最近思うことがある。
日本人というのは、ヒエラルキーを大切にし、酒を飲む席でも、タクシーに乗るときでも、常に自分と周囲のヒエラルキーに注意を払い、上座だ下座だと、上下を付ける。これを間違うと、村八分にされる(んなことはないか?)
そんな村社会においては、周りと同じであることが重要で、違うモノは、はみ出してしまう。周りより優秀なモノは、ある程度までなら尊敬を得るが、度を超えると叩かれる。
日本で天才と呼ばれたIQ200の少年が、海を渡りアメリカへ移住した。そこで彼は才能を大いに発揮し、8才で大学へ入り10才で卒業、ハーバードへ入学し物理を専攻、博士号を得たのが、16才。その後、企業に勤めたが、再び学業に復帰。先日21才で医師免許を取得し、臨床医として歩み出した。
そもそもは、日本の学校や教師が、この子をどう扱っていいのか、分からなかった事が問題の始まりだ。日本人は、異質なものの取り扱い方が分からない。両親の決断は正しかった。アメリカへ留学させたのだ。しかし同時に、日本は優秀な頭脳を失ったことになる。
日本の雇用制度は、これの最たるものではないかと思う。年功序列は、緩くなったとはいえ、依然として継続されており、若年者が先輩社員を役職でも、収入でも超えていけるのは、管理職になってから。とにかく、横一列にスタートを切り、ほぼ横一列にサラリーマン生活を終えるのだ。
しかし、これは日本の特有の制度であり、日本人特有のメンタリティーである。これを、海外に持ち込んではいけない。アメリカでも欧州でも、中国でも、徹底した能力主義と実力主義、成果主義が当たり前である。この制度は日本人には非常に扱い難い代物である。「成果主義と言うが、成果の判断はどこでつけるのか。実力主義というが、何で実力測ればいいのか」管理職になると、当然ながら研修を受けるのだが、それらは座学に過ぎず、実際の場面ではそうはいかない。

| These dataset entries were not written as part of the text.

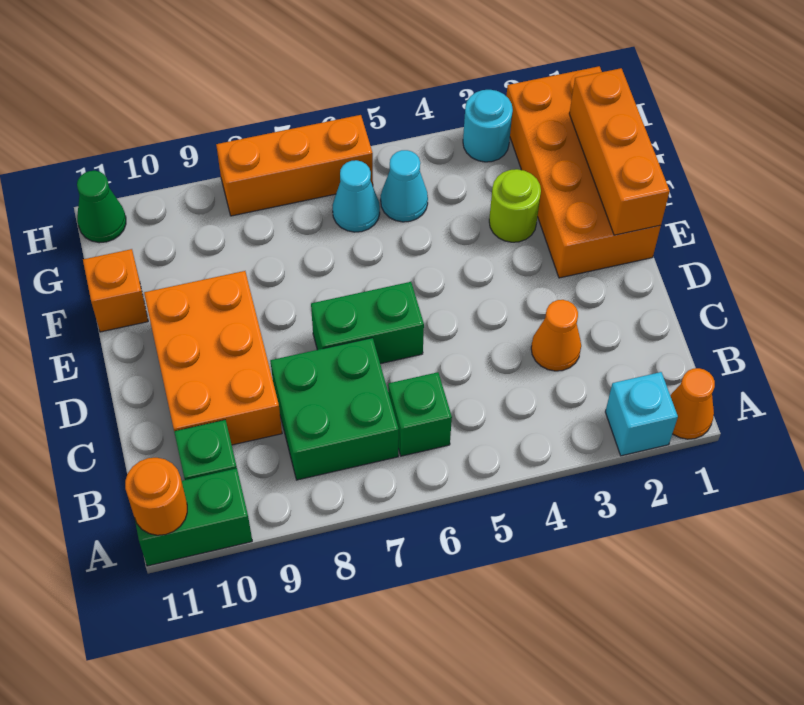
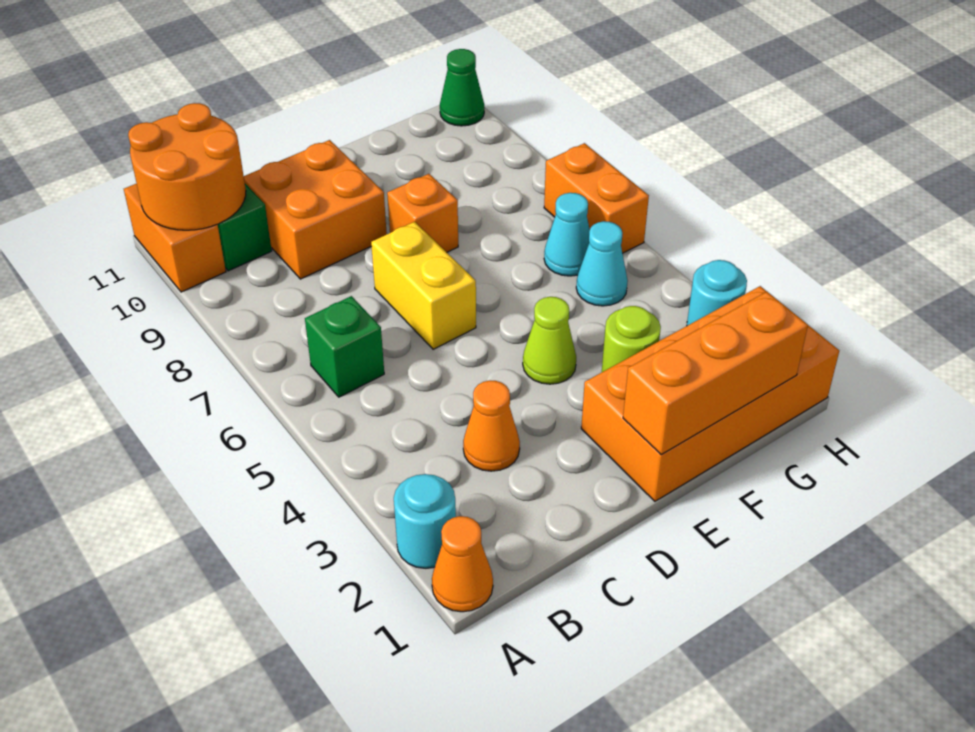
cyan brick A2 level 1 -> cyan round brick A2 level 1
green brick A10:A11 level 1 -> orange brick A10:A11 level 1
orange round brick A11 level 2 -> orange round brick A10:B11 level 2
green brick B7:C8 level 1 -> none
orange brick C9:E10 level 1 -> orange brick C9:D10 level 1
green brick D6:D7 level 1 -> yellow brick D6:D7 level 1
none -> lime cone E4 level 1
orange brick F11 level 1 -> orange brick E8 level 1
orange brick H6:H8 level 1 -> orange brick H6:H7 level 1

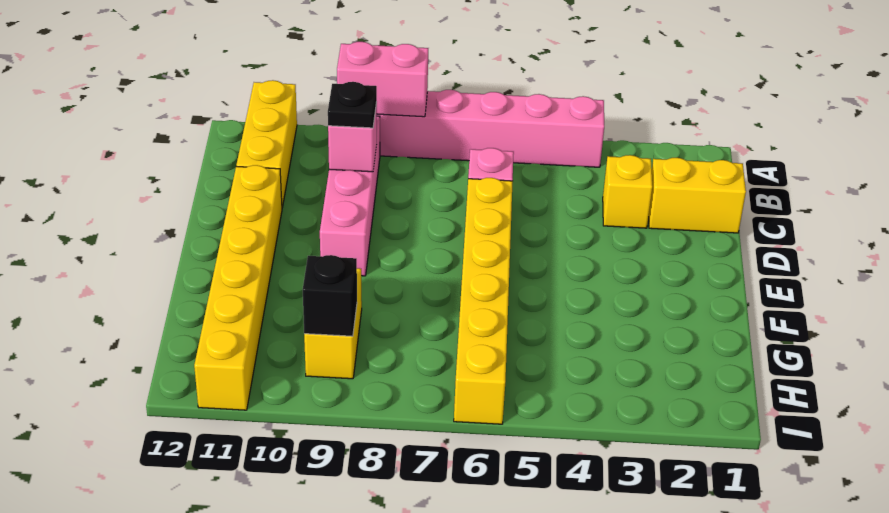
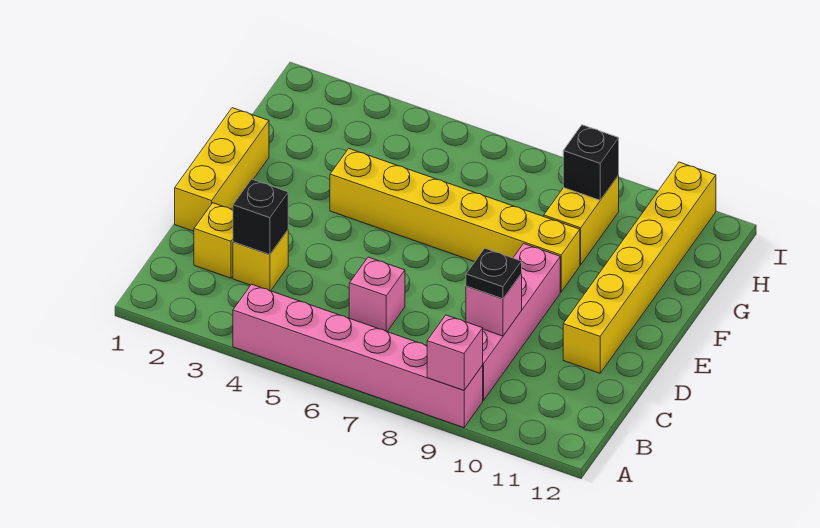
pink brick A8:A9 level 2 -> pink brick A9 level 2
yellow brick A11:C11 level 1 -> yellow brick D1:F1 level 1
yellow brick C1:C2 level 1 -> yellow brick C2 level 1
none -> black brick C3 level 2
yellow brick D6:I6 level 1 -> yellow brick F4:F9 level 1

グローバル化という名のもとに、現地法人の社長を現地人にしたり、経営を現地化すると称して、コンサルタントに意見を求めたりするが、仏を作って魂入れず。現実の場面では、多くの場合、日本的判断が幅を利かすし、顔は現地人だが雇用や昇進制度は相変わらず日本のものであったりすることがおおい。これが悲劇を招く元凶であるのだが、案外本社は気がつかないし、現地経営をを任された日本からの出向者も、メスを入れる勇気がないものだ。
日本では、全てが横一線であることが公平であるとされているが、狩猟民族の世界ではそうではない。逆に、それは不公平であるか、社会主義の社会だと思われる。家族や部族のために、一匹でも多くの獲物を狩り、食糧を確保する能力のあるものが偉く、その者がリーダーシップを取り、それこそが公平な扱いというものだ。それと慈悲は別のものだ。
日本の企業は、海外でも国内でも、もっとヘッドハンティングをどんどんやればいいのだ。真に競争を勝ち抜き、生き馬の目を抜くような行動力を持ち、企業に利益を持ち込むものにこそ、高額の報酬を与え、敗者は去る。しかし、資本主義の世の中であるから、敗者はまたチャンスを得て勝者を目指す。A社で負けたものが、無能ではない。能力と成果による報酬の格差は、格差社会とは別のものだ。その格差を嫌えば、社会主義を歩むしかないのだ。民主党の多くの政策は、社会主義的で僕は余り好きではない。生活保護制度なんて、際たるものだと思う。まぁ、作ったのは自民党なのかもしれないが。「恥」を知っていた時代は、「他人の世話になることは、恥ずかしい事」だったが、「もらわないと損だ」と考える時代では、適切な制度ではない。
グローバル化は避けては通れないのが、日本の宿命である。もう少し、「公平、不公平」ということについて、考えてみてはどうだろうか。目標を達成できなかったものを、達成できたものと同じように、「彼も頑張ったから」と評価することは、実は「不公平」な事だと、思うのである。